*Questions on the material*:
A - From the essay on market forces, list every thing it says "we relinquished."
B - Copy the records word for word, starting with their first line and going on through the line with "Safety and tolerability assessments", including that line.

*Source passage*:
____

Aaron Levi Garvey. Market Forces
MARKET FORCES
As we look back at the late 20th and early 21st century, multiple national events shook humanity on a global scale. We relinquished rights in hopes of safety. We relinquished privacy for convenience. Arguably, we relinquished facts because it was easier to lean into personal biases. But more than the social effects of a changing human landscape, it is the actual catalyzing moments that foreshadowed this trajectory that remain static in our memories. During times of elation or fear, the path of uncountable lives was changed.
These occurrences were also accompanied by a heretofore unimaginable transformation: the ability to deliver and receive data in real-time. With the help of up-to-the-minute news outlets and data sharing platforms, information can be shared with a global reach within seconds. This information has become a commodity itself, and gathering that product is a pastime of an entire generation. Though the ease with which knowledge and commodities can now be had may often be helpful to spark change and give a glimpse into the rest of the world, it can also present the burdens of consuming content at a rapid pace and the trickle down effect of goods being readily available at the click of a button.

____

*Provided records*:
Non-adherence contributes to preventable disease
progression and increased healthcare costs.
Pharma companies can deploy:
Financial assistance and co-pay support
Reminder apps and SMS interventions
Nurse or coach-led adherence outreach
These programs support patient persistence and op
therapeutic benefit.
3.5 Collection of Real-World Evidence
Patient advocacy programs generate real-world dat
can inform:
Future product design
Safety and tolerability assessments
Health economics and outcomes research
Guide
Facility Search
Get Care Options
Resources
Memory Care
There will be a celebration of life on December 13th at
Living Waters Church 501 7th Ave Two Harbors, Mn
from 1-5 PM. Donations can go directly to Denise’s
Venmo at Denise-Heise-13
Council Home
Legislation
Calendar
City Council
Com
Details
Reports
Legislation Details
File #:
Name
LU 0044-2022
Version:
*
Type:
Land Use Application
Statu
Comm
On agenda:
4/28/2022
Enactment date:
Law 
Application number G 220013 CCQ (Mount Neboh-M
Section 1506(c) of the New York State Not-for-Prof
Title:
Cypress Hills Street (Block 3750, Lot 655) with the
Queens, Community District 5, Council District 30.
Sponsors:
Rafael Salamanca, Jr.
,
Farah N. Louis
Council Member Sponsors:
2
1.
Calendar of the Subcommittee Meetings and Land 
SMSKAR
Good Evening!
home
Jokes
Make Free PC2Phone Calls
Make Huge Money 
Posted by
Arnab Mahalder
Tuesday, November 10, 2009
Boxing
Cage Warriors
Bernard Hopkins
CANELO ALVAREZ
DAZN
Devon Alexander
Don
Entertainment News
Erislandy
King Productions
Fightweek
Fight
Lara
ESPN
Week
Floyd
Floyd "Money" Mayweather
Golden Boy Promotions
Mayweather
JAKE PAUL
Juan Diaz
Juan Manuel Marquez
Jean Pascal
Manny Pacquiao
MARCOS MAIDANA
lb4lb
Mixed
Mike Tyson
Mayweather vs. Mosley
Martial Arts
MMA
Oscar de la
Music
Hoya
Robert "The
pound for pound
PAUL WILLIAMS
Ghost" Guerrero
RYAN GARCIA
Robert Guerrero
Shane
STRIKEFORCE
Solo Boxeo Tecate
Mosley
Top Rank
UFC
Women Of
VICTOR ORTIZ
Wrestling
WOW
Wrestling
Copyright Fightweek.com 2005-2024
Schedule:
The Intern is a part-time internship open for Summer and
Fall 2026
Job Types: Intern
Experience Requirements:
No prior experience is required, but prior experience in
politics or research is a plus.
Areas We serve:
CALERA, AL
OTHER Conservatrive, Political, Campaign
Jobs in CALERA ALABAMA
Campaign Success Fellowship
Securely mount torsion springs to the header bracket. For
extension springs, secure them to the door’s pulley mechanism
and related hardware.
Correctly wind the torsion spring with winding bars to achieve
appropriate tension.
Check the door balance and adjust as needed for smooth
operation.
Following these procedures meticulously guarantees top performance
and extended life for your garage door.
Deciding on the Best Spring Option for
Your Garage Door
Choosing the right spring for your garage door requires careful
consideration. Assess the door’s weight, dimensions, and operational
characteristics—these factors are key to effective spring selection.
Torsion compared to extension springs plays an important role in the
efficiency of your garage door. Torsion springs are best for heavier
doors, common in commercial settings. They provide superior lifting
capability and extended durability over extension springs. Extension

____

*Answers to this exercise*:
A -
- Rights
- Privacy
- Facts

B -
Non-adherence contributes to preventable disease
progression and increased healthcare costs.
Pharma companies can deploy:
Financial assistance and co-pay support
Reminder apps and SMS interventions
Nurse or coach-led adherence outreach
These programs support patient persistence and op
therapeutic benefit.
3.5 Collection of Real-World Evidence
Patient advocacy programs generate real-world dat
can inform:
Future product design
Safety and tolerability assessments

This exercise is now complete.